In the past, rescissions have been more flexible, allowing states to decide which spending categories to reduce. Wording in the Energy Independence and Security Act of 2007 made the SAFETEA-LU rescission much less flexible. States must now reduce each spending category by a specific amount, which is meant to bring each state's share of highway funding more in-line with the amount of gas tax dollars paid into the system by each state.
The rescission does not affect projects that are already under way, says Kristi Jamison, community relations coordinator for the Missouri DOT, which lost $202 million due to the federal take-back. The department has already received authority to spend federal funds on current projects, but future projects are delayed until additional funding becomes available.
Individual states lost between $34 million (Washington, D.C.) and $785 million (California), according to the FHWA's official rescission notice. Because the SAFETEA-LU provision was passed four years ago, states knew in advance that if the rescissions weren't repealed before Sept. 30, they would need to figure out what money to obligate where before the fiscal year ended. If a DOT did not obligate money toward a project before the rescission went into effect, they lost it.
"FHWA did extensive outreach with states to help ensure they were well prepared to manage the rescissions required by SAFETEA-LU," says Cathy St. Denis, FHWA associate administrator for public affairs.

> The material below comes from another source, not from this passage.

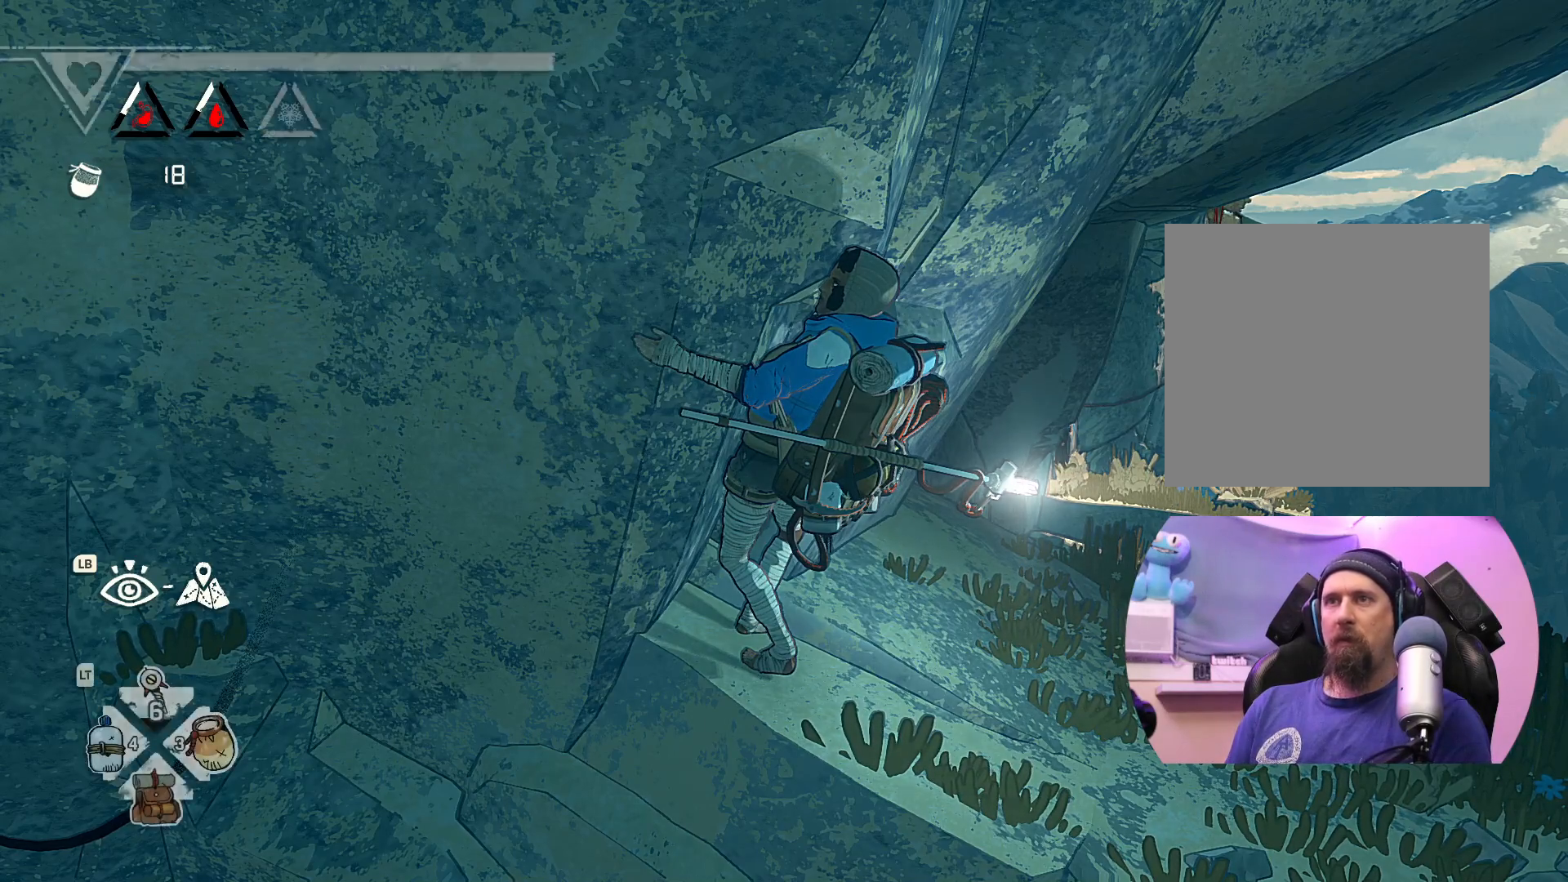
{"buttons": [], "left_stick": "center", "right_stick": "center", "events": [[500, "DPAD_UP", "up"]]}
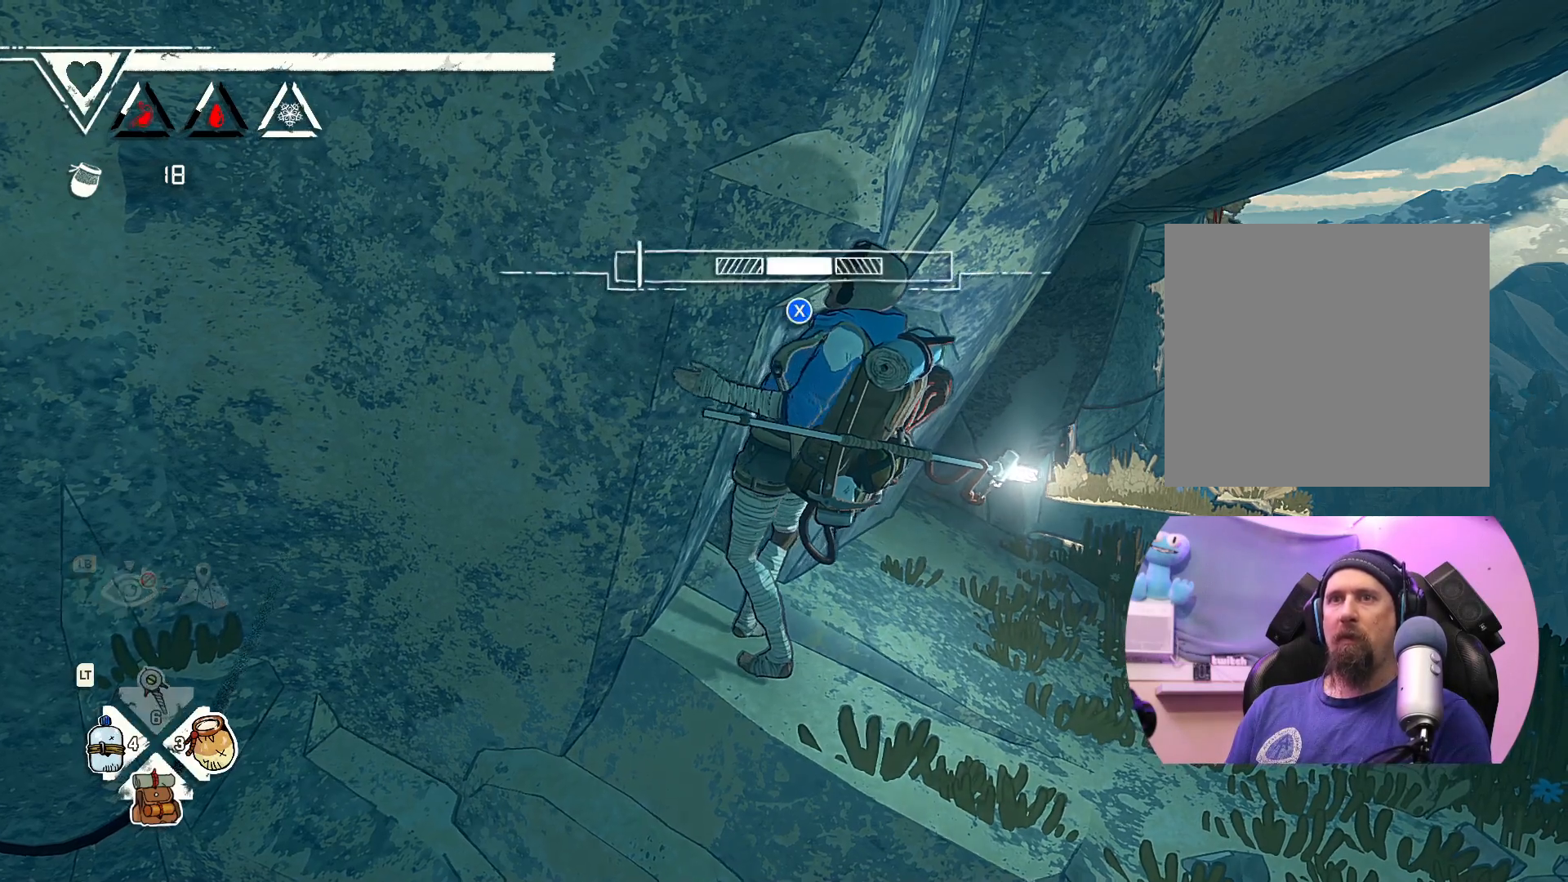
{"buttons": [], "left_stick": "center", "right_stick": "center", "events": []}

The nearly $8.7 billion in take-back funds has accumulated over the past several years as states were required to set aside a small portion of their annual funding. Congress does this as a way to create budgetary flexibility. States had been counting on those funds because other revenue sources have become less stable.
Programs that were affected the most include congestion mitigation and air quality improvement, interstate maintenance, and surface transportation enhancements for areas with populations of 200,000 or more.
A proposed bill in Congress, though, could alleviate problems for highway spending. The six-year, $450 billion Surface Transportation Authorization Act of 2009 proposed by Rep. James Oberstar (D-Minn.) has the potential to create thousands of jobs and defer the decision on how to properly renew the program until after 2010 congressional elections. The plan would basically borrow from the funds before it would be put in place. But with Congress consumed by healthcare reform talk, the bill could be delayed until after the elections.
The only way to resolve the impacts is to directly restore the funding lost by the rescission, says Pete Rahn, director of the Missouri DOT. "The needs we have today are neither small nor short-term. We desperately need a sufficient and stable transportation program."
Congress passed a three-month funding cover in September.